Member-owned consumer companies like co-ops may also see benefit, as the ceiling on investment from their members would grow from $300 to $1,000. Paul Cultrera, general manager for the Sacramento Natural Foods Co-op, notes that while raising the ceiling on buy-in from members is a good concept, the co-op doesn’t plan on changing policy soon.
“Three-hundred dollars doesn’t buy what it once did, but there is a cost barrier for many co-ops and their members,” Cultrera says. The co-op raised its membership costs by $100 seven years ago, after more than 20 years at $200 per member, and has recently developed a tiered preferred stock offering to facilitate the store’s upcoming move in midtown Sacramento.
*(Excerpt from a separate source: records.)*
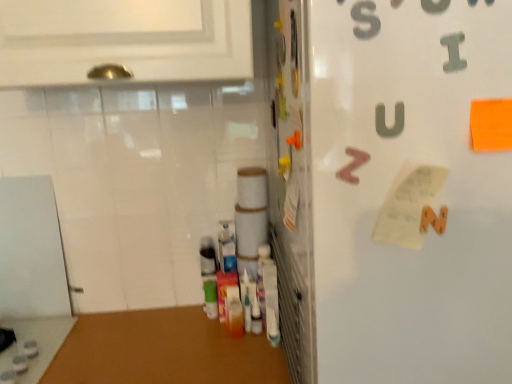
What is the approximate height of brown matte letter z at upper right, arranged as the first alphabet when ordered from the bottom?

2.58 inches.

The width and height of the screenshot is (512, 384). What do you see at coordinates (291, 183) in the screenshot?
I see `metallic silver door at center` at bounding box center [291, 183].

The height and width of the screenshot is (384, 512). What are the coordinates of `brown matte letter z at upper right, the first alphabet viewed from the left` in the screenshot? It's located at (352, 165).

Is white matte refrigerator at right positioned far away from white paper at center-right?

That's not correct — white matte refrigerator at right is a little close to white paper at center-right.

Who is bigger, white matte refrigerator at right or white paper at center-right?

white matte refrigerator at right.

From the image's perspective, between white matte refrigerator at right and white paper at center-right, who is located below?

From the image's view, white matte refrigerator at right is below.

Consider the image. Considering the relative sizes of white paper at center-right and white matte refrigerator at right in the image provided, is white paper at center-right shorter than white matte refrigerator at right?

Indeed, white paper at center-right has a lesser height compared to white matte refrigerator at right.

Is white paper at center-right located outside white matte refrigerator at right?

No, white paper at center-right is inside white matte refrigerator at right's boundary.

In the scene shown: Is white paper at center-right to the right of white matte refrigerator at right from the viewer's perspective?

In fact, white paper at center-right is to the left of white matte refrigerator at right.

Which of these two, white paper at center-right or white matte refrigerator at right, is bigger?

With larger size is white matte refrigerator at right.

Is white matte refrigerator at right bigger or smaller than metallic gray letter i at upper right, acting as the 2th alphabet starting from the back?

Considering their sizes, white matte refrigerator at right takes up more space than metallic gray letter i at upper right, acting as the 2th alphabet starting from the back.

Is white matte refrigerator at right aimed at metallic gray letter i at upper right, the first alphabet in the top-to-bottom sequence?

Yes, white matte refrigerator at right is oriented towards metallic gray letter i at upper right, the first alphabet in the top-to-bottom sequence.

Locate an element on the screen. Image resolution: width=512 pixels, height=384 pixels. paper below the metallic silver door at center (from a real-world perspective) is located at coordinates (411, 207).

Is point (271, 36) more distant than point (397, 220)?

Yes, point (271, 36) is farther from viewer.

How many degrees apart are the facing directions of metallic silver door at center and white paper at center-right?

The angle between the facing direction of metallic silver door at center and the facing direction of white paper at center-right is 90.4 degrees.

How distant is metallic silver door at center from white paper at center-right?

metallic silver door at center and white paper at center-right are 12.15 inches apart from each other.

Based on the photo, does metallic silver door at center come in front of metallic gray letter i at upper right, the 2th alphabet when ordered from bottom to top?

No, metallic silver door at center is further to the viewer.

Which point is more distant from viewer, (283, 296) or (459, 43)?

The point (283, 296) is farther.

From the picture: Would you say metallic silver door at center is inside or outside metallic gray letter i at upper right, the 2th alphabet when ordered from bottom to top?

metallic silver door at center cannot be found inside metallic gray letter i at upper right, the 2th alphabet when ordered from bottom to top.

Does metallic silver door at center appear on the left side of metallic gray letter i at upper right, the 2th alphabet when ordered from bottom to top?

Yes.

Is brown matte letter z at upper right, which is the 1th alphabet in back-to-front order, oriented away from metallic silver door at center?

Yes, metallic silver door at center is at the back of brown matte letter z at upper right, which is the 1th alphabet in back-to-front order.

Considering the positions of objects brown matte letter z at upper right, which appears as the 2th alphabet when viewed from the front, and metallic silver door at center in the image provided, who is behind, brown matte letter z at upper right, which appears as the 2th alphabet when viewed from the front, or metallic silver door at center?

brown matte letter z at upper right, which appears as the 2th alphabet when viewed from the front, is behind.

Can you confirm if brown matte letter z at upper right, the first alphabet viewed from the left, is thinner than metallic silver door at center?

Yes.

Which of these two, white paper at center-right or brown matte letter z at upper right, the first alphabet viewed from the left, is bigger?

white paper at center-right is bigger.

Is white paper at center-right further to the viewer compared to brown matte letter z at upper right, arranged as the first alphabet when ordered from the bottom?

That is False.

Based on the photo, which object is positioned more to the left, white paper at center-right or brown matte letter z at upper right, arranged as the first alphabet when ordered from the bottom?

Positioned to the left is brown matte letter z at upper right, arranged as the first alphabet when ordered from the bottom.

You are a GUI agent. You are given a task and a screenshot of the screen. Output one action in this format:
    pyautogui.click(x=<x>, y=<y>)
    Task: Click on the paper on the left of the white matte refrigerator at right
    The image size is (512, 384).
    Given the screenshot: What is the action you would take?
    pyautogui.click(x=411, y=207)

The height and width of the screenshot is (384, 512). I want to click on refrigerator below the white paper at center-right (from the image's perspective), so click(x=392, y=189).

Based on the photo, when comparing their distances from brown matte letter z at upper right, which appears as the 2th alphabet when viewed from the front, does metallic gray letter i at upper right, marked as the first alphabet in a right-to-left arrangement, or white matte refrigerator at right seem further?

Based on the image, metallic gray letter i at upper right, marked as the first alphabet in a right-to-left arrangement, appears to be further to brown matte letter z at upper right, which appears as the 2th alphabet when viewed from the front.

Looking at this image, considering their positions, is white paper at center-right positioned closer to metallic silver door at center than white matte refrigerator at right?

Based on the image, white matte refrigerator at right appears to be nearer to metallic silver door at center.

Looking at this image, from the image, which object appears to be farther from white matte refrigerator at right, metallic silver door at center or brown matte letter z at upper right, arranged as the first alphabet when ordered from the bottom?

brown matte letter z at upper right, arranged as the first alphabet when ordered from the bottom, is further to white matte refrigerator at right.

From the image, which object appears to be farther from white matte refrigerator at right, brown matte letter z at upper right, which appears as the 2th alphabet when viewed from the front, or metallic silver door at center?

brown matte letter z at upper right, which appears as the 2th alphabet when viewed from the front.

When comparing their distances from white paper at center-right, does brown matte letter z at upper right, arranged as the first alphabet when ordered from the bottom, or metallic silver door at center seem closer?

Based on the image, brown matte letter z at upper right, arranged as the first alphabet when ordered from the bottom, appears to be nearer to white paper at center-right.

Based on their spatial positions, is white matte refrigerator at right or white paper at center-right closer to brown matte letter z at upper right, which ranks as the 2th alphabet in top-to-bottom order?

Among the two, white paper at center-right is located nearer to brown matte letter z at upper right, which ranks as the 2th alphabet in top-to-bottom order.

From the image, which object appears to be nearer to metallic gray letter i at upper right, the first alphabet positioned from the front, brown matte letter z at upper right, which ranks as the 2th alphabet in top-to-bottom order, or metallic silver door at center?

brown matte letter z at upper right, which ranks as the 2th alphabet in top-to-bottom order.

Looking at the image, which one is located closer to metallic silver door at center, brown matte letter z at upper right, which is the 1th alphabet in back-to-front order, or metallic gray letter i at upper right, arranged as the second alphabet when viewed from the left?

brown matte letter z at upper right, which is the 1th alphabet in back-to-front order, is positioned closer to the anchor metallic silver door at center.

Locate an element on the screen. paper between metallic silver door at center and white matte refrigerator at right from top to bottom is located at coordinates (411, 207).

Where is `paper between metallic gray letter i at upper right, the 2th alphabet when ordered from bottom to top, and white matte refrigerator at right in the up-down direction`? paper between metallic gray letter i at upper right, the 2th alphabet when ordered from bottom to top, and white matte refrigerator at right in the up-down direction is located at coordinates (411, 207).

You are a GUI agent. You are given a task and a screenshot of the screen. Output one action in this format:
    pyautogui.click(x=<x>, y=<y>)
    Task: Click on the alphabet located between metallic silver door at center and white paper at center-right in the left-right direction
    The width and height of the screenshot is (512, 384).
    Given the screenshot: What is the action you would take?
    pyautogui.click(x=352, y=165)

The width and height of the screenshot is (512, 384). In order to click on alphabet between metallic gray letter i at upper right, marked as the first alphabet in a right-to-left arrangement, and white paper at center-right from top to bottom in this screenshot , I will do `click(352, 165)`.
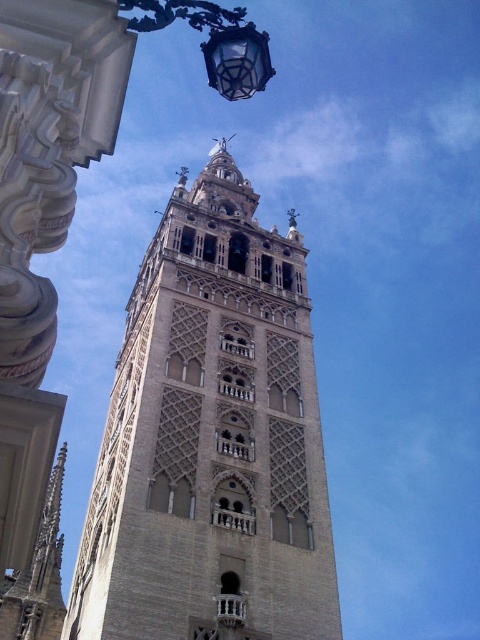
Does beige stone bell tower at center have a larger size compared to clear glass lantern at upper center?

Incorrect, beige stone bell tower at center is not larger than clear glass lantern at upper center.

Is beige stone bell tower at center to the left of clear glass lantern at upper center from the viewer's perspective?

In fact, beige stone bell tower at center is to the right of clear glass lantern at upper center.

Locate an element on the screen. This screenshot has width=480, height=640. beige stone bell tower at center is located at coordinates (211, 440).

Identify the location of beige stone bell tower at center. The height and width of the screenshot is (640, 480). (211, 440).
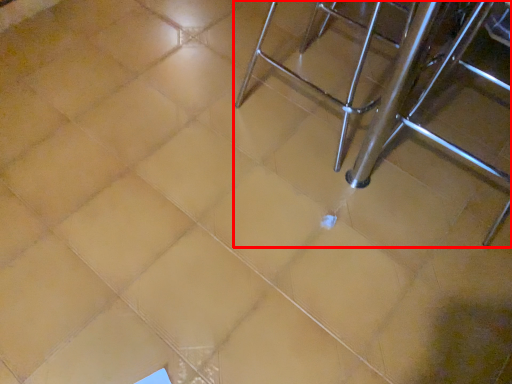
Question: From the image's perspective, where is furniture (annotated by the red box) located relative to chair?

Choices:
 (A) above
 (B) below

Answer: (A)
Eric Ullrich, co-founder of Hacker Lab, a co-working nonprofit for startups, and a former selections committee member with venture capital group Sacramento Angels, sees all of this as small steps toward a more secure and dynamic small-business stock exchange, potentially impacting how small businesses and startups operate — and not necessarily the way the laws intend.
“I think for the small business, I’d want to sell product, not stock,” he says. “The other side of this is return on investment, the liquidity of these assets. In order for me to make money on my investment, the company has to grow very big and have some sort of second market offering eventually, where I can sell my shares for a profit. Otherwise, I’m just sitting on these shares with no idea if their value is increasing and no way to profit.”
Another consideration for this public model of fundraising is intellectual property and the need for tech start-ups especially to keep their business model and product details close to the vest. As a business, says Ullrich, “You’ve got your product, your employees to manage — you don’t want to have to answer to a thousand investors. There’s customer service and now there’s investor service, too.”